La question revient dans toutes nos sessions avec des formateurs et des responsables pédagogiques. Comment savoir si ce mémoire, ce rapport, ce compte rendu a été écrit par une machine.
Les détecteurs automatiques ne répondent pas. Ils se trompent dans les deux sens, accusent des textes humains maladroits et laissent passer des textes générés puis retouchés. Les utiliser pour sanctionner quelqu’un est un risque juridique autant qu’humain.
La lecture attentive, elle, fonctionne. Voici ce qu’elle repère.
Les marqueurs de forme
1. Le tiret long partout. Peu de gens tapent un tiret cadratin au clavier français. Les modèles en produisent naturellement, souvent plusieurs par paragraphe.
2. Le triplet systématique. Trois adjectifs, trois exemples, trois arguments. Toujours trois. Un humain déséquilibre ses listes.
3. Les formules d’escorte. « Il est important de noter que », « en somme », « dans un monde où ». Elles ne portent aucune information et occupent la place d’une idée.
4. La régularité des paragraphes. Tous font quatre à cinq lignes. Un texte humain respire de façon irrégulière : une phrase seule, puis douze lignes.
Les marqueurs de fond
5. Aucun exemple daté ou situé.
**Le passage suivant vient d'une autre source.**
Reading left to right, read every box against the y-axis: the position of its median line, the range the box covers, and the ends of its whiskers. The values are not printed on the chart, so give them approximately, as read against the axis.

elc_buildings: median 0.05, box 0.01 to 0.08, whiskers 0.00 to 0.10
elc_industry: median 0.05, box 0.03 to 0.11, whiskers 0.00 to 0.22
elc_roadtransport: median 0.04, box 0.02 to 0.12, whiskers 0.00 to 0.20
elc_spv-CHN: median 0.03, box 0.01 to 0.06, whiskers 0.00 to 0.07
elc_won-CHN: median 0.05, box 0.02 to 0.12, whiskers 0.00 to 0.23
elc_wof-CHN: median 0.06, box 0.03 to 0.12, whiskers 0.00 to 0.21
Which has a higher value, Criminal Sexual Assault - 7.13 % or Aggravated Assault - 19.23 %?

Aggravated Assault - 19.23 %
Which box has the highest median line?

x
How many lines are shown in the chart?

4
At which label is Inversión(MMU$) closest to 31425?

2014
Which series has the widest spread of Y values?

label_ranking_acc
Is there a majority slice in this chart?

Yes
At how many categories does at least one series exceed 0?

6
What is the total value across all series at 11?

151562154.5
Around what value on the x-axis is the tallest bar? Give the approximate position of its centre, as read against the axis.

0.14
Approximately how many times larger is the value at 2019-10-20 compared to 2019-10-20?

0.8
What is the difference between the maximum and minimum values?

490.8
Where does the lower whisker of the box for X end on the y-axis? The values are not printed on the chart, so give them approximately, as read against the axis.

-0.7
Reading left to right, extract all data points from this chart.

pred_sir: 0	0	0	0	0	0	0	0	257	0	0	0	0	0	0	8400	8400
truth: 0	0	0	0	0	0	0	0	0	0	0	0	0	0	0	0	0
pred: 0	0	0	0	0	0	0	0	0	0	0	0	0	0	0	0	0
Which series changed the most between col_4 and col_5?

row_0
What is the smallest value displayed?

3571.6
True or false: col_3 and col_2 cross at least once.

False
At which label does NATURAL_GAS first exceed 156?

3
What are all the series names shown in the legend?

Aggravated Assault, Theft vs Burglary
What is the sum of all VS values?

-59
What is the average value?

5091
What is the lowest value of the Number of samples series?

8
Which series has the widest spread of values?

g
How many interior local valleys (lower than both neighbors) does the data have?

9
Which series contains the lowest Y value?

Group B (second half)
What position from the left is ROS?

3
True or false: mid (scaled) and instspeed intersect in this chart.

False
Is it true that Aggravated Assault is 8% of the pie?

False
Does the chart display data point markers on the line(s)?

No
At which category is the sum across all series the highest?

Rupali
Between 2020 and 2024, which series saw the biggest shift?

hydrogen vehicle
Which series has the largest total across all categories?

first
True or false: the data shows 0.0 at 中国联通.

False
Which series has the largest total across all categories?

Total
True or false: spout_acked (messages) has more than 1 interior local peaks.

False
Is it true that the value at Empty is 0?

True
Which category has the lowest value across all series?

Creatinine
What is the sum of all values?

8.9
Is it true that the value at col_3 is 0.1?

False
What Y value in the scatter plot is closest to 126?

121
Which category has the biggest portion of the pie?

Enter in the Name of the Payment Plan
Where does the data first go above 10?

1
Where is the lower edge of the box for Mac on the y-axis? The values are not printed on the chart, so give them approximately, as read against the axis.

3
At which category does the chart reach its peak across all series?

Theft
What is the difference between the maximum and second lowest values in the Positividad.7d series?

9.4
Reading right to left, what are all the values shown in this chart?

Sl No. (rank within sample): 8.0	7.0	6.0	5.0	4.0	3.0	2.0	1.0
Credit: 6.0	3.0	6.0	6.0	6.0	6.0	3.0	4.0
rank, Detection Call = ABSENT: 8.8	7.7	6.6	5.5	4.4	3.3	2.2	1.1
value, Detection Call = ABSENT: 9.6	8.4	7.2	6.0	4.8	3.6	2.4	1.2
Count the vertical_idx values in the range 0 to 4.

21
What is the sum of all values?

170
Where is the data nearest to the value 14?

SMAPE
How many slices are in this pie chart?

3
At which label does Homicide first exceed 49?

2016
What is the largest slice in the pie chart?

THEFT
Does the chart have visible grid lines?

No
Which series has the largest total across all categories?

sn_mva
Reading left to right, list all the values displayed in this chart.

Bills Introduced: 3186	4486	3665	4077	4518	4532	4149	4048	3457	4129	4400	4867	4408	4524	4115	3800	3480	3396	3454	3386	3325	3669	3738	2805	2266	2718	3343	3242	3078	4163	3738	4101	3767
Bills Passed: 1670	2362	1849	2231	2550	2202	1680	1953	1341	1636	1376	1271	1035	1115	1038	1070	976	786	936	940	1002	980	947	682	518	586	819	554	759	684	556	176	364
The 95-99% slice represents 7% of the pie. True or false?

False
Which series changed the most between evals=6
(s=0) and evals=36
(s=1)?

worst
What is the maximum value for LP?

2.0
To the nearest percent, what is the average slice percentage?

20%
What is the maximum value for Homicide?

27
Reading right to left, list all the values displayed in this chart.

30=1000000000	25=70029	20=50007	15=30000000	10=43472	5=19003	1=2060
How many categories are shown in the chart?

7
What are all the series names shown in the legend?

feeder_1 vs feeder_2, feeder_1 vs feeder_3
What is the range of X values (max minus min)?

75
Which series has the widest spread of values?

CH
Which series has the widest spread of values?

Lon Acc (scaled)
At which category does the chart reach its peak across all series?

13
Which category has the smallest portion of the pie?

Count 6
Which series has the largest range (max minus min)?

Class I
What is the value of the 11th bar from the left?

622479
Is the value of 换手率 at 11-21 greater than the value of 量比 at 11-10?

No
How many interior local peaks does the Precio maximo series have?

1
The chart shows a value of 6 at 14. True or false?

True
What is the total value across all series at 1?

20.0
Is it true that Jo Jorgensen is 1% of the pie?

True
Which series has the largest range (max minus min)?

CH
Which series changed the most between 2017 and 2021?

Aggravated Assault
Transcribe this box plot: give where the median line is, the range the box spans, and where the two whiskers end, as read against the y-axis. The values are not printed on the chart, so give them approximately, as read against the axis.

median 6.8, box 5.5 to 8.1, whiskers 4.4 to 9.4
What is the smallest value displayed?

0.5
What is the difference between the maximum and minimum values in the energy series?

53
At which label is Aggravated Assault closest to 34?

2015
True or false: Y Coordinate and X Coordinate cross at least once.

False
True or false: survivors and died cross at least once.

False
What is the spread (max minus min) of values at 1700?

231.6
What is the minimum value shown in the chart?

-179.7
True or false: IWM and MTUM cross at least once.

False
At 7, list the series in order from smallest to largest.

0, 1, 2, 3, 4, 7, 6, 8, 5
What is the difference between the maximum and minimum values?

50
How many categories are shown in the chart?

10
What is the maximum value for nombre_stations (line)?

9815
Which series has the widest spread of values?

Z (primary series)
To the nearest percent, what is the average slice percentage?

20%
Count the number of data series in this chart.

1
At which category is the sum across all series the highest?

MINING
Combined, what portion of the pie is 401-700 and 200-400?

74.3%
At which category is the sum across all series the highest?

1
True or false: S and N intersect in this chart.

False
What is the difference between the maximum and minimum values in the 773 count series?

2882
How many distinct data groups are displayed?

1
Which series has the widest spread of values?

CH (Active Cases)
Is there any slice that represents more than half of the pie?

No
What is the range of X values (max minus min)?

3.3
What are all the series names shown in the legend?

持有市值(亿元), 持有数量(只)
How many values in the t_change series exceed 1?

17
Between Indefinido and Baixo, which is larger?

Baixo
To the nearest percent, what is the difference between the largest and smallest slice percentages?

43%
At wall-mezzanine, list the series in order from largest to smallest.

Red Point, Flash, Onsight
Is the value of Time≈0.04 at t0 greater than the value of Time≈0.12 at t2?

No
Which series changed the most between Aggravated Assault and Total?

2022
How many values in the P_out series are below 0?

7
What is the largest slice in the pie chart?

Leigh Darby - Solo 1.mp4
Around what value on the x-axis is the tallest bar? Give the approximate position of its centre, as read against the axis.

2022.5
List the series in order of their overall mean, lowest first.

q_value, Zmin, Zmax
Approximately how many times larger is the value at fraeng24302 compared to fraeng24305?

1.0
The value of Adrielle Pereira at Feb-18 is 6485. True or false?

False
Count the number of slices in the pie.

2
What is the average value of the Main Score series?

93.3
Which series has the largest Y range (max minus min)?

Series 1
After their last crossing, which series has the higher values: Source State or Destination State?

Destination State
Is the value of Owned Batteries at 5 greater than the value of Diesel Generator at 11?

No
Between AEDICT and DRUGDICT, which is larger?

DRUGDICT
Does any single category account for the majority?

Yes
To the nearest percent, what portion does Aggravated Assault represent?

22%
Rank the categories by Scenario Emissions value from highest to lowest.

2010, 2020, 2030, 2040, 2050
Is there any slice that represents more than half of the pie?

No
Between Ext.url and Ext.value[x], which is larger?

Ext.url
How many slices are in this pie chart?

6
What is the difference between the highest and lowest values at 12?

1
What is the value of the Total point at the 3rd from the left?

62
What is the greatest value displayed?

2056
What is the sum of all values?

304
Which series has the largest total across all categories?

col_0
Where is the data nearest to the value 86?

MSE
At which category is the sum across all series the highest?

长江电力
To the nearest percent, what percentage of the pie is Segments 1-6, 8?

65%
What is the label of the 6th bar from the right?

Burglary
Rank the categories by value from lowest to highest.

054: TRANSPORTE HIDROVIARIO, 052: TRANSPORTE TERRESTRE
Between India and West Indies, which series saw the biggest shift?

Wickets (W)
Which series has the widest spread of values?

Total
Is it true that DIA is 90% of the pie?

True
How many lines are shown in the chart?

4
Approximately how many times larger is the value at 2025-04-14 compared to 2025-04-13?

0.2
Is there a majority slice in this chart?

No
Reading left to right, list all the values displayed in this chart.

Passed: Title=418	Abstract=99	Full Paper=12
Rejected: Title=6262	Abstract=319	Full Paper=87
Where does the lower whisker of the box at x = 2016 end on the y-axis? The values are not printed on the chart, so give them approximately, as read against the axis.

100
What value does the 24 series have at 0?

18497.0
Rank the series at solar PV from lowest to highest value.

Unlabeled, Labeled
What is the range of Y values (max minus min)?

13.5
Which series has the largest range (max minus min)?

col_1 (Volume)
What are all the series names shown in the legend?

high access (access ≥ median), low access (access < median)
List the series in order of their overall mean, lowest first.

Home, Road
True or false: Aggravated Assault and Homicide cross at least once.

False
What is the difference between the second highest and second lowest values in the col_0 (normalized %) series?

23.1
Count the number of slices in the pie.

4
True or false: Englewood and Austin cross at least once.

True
Les illustrations restent génériques : « une entreprise », « un client », « récemment ». Rien qui puisse être vérifié.
6. Le chiffre suspect. Un pourcentage rond, sans source, réutilisé plus loin comme s’il était acquis.
7. La conclusion qui répète l’introduction. Le texte n’a pas progressé, il a tourné.
8. L’absence de doute. Personne qui connaît vraiment un sujet ne l’expose sans réserve. Un texte sans nuance a rarement été écrit par quelqu’un qui a pratiqué.
9. Le contre-argument absent ou de paille. Quand une objection est mentionnée, elle est faible et immédiatement balayée.
Les marqueurs de voix
10. Aucune trace de la personne. Pas de préférence assumée, pas d’agacement, pas d’erreur reconnue. Le texte n’a pas de corps.
11. Le vocabulaire d’un niveau uniforme. Un humain alterne, se relâche, emploie un mot familier puis un terme technique. Un texte généré tient le même registre du début à la fin.
12. La citation vérifiable qui ne se vérifie pas. Le plus décisif des douze. Une référence, un auteur, un rapport. Vous cherchez, et l’article n’existe pas sous ce titre, ou la citation dit autre chose.
Ce que ces signes ne prouvent pas
Un texte peut réunir six de ces marqueurs et avoir été écrit par un humain pressé. Un texte peut n’en réunir aucun et sortir intégralement d’un modèle, parce que quelqu’un l’a retravaillé.
Ces douze signes servent à déclencher une conversation, jamais à conclure. La bonne question à poser n’est pas « avez-vous utilisé une IA », mais « expliquez-moi comment vous êtes arrivé à ce paragraphe ». Quelqu’un qui a pensé son texte répond. Quelqu’un qui l’a collé, non.
L’usage le plus utile : relire le vôtre
Retournez la liste. Passez-y votre propre production assistée avant diffusion. Si vous cochez plus de trois cases, votre texte parlera comme tout le monde, et il sera oublié comme tout le monde.
Corriger prend dix minutes : remplacez deux exemples génériques par deux exemples à vous, supprimez les formules d’escorte, ajoutez une réserve honnête, cassez un triplet. Le texte redevient le vôtre.